A powerful internet attack—dubbed SQL Slammer—that hit computers worldwide Jan. 25 has security experts worried that too many system managers are only fixing problems as they occur, rather than keeping their defenses up to date. The problem underscores the need for school technology managers to monitor security bulletins carefully and download the latest software patches as soon as they are made available.

The worm—which crippled tens of thousands of computers worldwide, congested the network for countless others, and even disabled Bank of America cash machines—took advantage of a vulnerability in some Microsoft Corp. software that had been discovered in July.

Microsoft had made software updates available to patch the vulnerability in its SQL Server 2000 software—used mostly by businesses, governments, and school systems—but many system administrators had yet to install them when the attack hit Jan. 25.

Some of those administrators were at Microsoft itself, the company acknowledged in a report in the New York Times. Some computers at the software giant were affected because appropriate Microsoft patches had not yet been installed. That irony underscored how hard it can be to ensure that all security measures are in place and up to date. But Microsoft's internal problems were cold comfort to those affected by SQL Slammer.

"There was a lot that could have been done between July and now," said Howard A. Schmidt, President Bush's No. 2 cybersecurity adviser. "We make sure we have air in our tires and brakes get checked. We also need to make sure we keep computers up to date." Network technicians worked furiously in the wake of the attack to repair damage caused by the fast-spreading worm. The problem was declared largely under control Jan. 26, though some experts were worrying about the possibility of lingering infections appearing for days afterward.

The FBI said Jan. 26 that the attack's origin was still unknown.

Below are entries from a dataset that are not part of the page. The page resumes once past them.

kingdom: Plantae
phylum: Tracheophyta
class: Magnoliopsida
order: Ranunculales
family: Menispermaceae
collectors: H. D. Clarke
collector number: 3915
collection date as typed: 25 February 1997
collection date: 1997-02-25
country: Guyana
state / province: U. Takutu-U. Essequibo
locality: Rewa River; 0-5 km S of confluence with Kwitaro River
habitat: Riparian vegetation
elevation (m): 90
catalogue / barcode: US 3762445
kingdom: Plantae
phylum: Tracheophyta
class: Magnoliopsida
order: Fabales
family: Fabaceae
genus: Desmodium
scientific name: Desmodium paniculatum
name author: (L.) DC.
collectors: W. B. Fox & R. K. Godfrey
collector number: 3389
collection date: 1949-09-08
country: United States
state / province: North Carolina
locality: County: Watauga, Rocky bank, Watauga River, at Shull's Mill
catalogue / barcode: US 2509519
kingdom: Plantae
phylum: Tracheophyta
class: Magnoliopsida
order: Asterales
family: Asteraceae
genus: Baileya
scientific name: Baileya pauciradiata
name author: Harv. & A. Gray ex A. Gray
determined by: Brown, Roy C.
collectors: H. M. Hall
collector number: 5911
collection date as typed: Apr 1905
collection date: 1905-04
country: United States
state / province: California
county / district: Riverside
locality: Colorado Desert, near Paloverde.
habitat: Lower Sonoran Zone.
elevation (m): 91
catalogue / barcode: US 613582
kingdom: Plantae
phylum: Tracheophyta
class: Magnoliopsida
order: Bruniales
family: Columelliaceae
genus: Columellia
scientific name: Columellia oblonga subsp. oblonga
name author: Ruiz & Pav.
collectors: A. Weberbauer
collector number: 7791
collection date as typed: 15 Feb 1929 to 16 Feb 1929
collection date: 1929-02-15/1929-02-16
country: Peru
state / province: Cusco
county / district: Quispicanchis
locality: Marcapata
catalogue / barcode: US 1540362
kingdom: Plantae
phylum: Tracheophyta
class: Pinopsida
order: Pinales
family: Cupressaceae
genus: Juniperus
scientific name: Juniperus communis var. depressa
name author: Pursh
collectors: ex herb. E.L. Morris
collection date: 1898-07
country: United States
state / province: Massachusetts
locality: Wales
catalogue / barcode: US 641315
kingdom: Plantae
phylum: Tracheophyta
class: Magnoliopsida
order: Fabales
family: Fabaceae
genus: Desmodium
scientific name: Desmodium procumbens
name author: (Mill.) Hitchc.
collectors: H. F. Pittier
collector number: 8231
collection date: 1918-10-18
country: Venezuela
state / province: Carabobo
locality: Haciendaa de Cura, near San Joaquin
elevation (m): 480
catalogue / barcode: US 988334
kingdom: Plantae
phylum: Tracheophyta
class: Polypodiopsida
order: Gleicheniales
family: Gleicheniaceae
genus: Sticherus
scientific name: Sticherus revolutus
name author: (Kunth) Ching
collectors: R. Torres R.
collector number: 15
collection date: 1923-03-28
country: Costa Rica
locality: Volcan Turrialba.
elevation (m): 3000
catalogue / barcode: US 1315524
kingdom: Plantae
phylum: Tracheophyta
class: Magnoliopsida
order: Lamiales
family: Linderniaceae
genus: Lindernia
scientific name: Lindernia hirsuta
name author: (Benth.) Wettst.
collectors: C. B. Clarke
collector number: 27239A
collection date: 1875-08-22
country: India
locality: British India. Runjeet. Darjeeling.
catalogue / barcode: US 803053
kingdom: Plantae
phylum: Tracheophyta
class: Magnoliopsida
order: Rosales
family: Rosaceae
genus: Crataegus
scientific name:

As the worm infected one computer, it was programmed to seek other victims by sending out thousands of probes a second, saturating many internet data pipelines.

Unlike most viruses and worms, it spread directly through network connections and did not need eMail as a carrier. Thus, only network administrators who run the servers, not end users, could do anything to remedy the situation.

According to Keynote Systems Inc., which measures internet reliability and speed, network congestion increased download times at the largest U.S. web sites by an average of 50 percent, and some sites were completely unavailable at times.

Bruce Schneier, chief technology officer at Counterpane Internet Security, said the attack proves that relying on patches is flawed "not because it's not effective, but [because] many [systems administrators] don't do it."

Two of the previous major outbreaks, Code Red and Nimda, also exploited known problems for which patches were available.